TASK DETAILS:
In the flipCode text about Unreal below, what kind of dither does Unreal's software renderer use?

DOCUMENT TEXT:
□ □ □ □
This question was originally submitted some time ago, to the Fountain Of Knowledge on flipCode.
 
 

 
  You're in for a real treat today! A few weeks ago, I asked Tim Sweeney (the man behind the Unreal technology) if he would be willing to share a bit of his time to answer specific Unreal-related questions that come my way. Being a great sport, he agreed.

Knowing how busy my schedule keeps me, I have to assume his schedule is worse, so I promised not to swamp him with questions. This is my polite way of letting you know that if I get an outpouring of Unreal questions, I'll just hold some back.

Tim writes:
Unreal's software renderer uses an ordered "texture coordinate space" dither, which (at high enough resolution) looks almost like bilinear filtering.
□ □ □ □
RAW DATA:
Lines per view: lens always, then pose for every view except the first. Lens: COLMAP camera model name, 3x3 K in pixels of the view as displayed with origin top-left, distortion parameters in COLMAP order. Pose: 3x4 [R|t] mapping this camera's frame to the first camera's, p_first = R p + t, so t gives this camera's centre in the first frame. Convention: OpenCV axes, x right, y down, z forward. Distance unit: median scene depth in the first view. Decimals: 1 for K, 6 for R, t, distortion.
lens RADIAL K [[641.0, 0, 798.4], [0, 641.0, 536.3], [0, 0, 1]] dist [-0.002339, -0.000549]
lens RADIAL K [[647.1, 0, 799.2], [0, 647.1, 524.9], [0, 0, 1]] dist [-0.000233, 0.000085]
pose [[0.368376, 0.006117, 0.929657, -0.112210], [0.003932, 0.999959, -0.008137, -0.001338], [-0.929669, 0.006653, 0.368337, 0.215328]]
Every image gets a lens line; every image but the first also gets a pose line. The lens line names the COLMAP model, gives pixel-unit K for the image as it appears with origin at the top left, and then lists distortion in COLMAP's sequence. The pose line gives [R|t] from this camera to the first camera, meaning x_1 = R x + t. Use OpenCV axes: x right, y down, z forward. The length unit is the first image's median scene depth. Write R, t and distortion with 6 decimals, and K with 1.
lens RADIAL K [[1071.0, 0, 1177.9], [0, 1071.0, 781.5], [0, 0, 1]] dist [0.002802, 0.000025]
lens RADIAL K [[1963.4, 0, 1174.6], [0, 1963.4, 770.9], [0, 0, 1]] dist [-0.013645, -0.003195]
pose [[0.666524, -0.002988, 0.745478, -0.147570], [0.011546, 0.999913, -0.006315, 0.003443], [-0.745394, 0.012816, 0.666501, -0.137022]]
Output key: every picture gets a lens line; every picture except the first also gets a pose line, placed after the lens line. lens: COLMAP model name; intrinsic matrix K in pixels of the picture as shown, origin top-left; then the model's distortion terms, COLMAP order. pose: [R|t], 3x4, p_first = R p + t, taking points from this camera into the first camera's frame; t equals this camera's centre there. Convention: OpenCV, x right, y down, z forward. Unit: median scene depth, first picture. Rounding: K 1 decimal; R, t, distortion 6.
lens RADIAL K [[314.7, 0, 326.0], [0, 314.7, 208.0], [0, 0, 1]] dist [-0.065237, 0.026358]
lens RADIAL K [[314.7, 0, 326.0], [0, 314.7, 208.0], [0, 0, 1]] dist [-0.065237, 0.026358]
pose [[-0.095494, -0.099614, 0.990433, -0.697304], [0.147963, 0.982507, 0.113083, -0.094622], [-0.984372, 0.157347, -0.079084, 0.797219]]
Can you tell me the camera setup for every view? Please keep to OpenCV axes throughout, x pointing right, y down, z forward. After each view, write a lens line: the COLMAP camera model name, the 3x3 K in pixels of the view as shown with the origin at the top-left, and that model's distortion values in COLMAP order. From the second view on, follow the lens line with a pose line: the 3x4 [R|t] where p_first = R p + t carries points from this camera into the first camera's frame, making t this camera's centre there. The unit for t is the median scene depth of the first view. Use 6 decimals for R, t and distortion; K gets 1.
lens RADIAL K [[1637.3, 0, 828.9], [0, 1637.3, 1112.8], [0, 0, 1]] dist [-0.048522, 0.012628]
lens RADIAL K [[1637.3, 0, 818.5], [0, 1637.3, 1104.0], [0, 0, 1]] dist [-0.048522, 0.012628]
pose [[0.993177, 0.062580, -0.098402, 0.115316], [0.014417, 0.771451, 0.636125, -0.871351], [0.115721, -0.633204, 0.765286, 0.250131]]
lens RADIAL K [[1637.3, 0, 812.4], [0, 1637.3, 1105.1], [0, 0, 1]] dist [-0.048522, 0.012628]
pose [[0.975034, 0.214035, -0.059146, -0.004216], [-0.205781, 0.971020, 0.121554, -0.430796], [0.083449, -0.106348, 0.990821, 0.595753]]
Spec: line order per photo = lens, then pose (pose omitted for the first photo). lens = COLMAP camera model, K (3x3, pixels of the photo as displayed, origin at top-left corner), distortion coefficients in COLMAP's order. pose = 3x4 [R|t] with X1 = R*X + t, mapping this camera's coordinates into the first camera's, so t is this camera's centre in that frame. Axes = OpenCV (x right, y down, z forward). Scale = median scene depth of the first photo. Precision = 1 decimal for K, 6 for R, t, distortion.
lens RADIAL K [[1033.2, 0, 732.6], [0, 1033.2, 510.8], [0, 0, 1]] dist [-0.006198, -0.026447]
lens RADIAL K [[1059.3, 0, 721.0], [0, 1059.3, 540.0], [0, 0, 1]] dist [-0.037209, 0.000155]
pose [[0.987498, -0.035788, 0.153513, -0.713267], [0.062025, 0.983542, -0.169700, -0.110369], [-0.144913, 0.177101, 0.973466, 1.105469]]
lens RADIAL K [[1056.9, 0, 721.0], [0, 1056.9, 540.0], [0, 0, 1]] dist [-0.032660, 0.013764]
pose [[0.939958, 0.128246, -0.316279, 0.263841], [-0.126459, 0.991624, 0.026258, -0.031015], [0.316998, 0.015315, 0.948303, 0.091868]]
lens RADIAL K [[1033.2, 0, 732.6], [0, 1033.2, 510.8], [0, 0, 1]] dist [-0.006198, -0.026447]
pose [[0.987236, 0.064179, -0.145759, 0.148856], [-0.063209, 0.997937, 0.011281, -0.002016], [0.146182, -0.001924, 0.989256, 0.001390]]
□ □ □ □
REPLY:
An ordered "texture coordinate space" dither.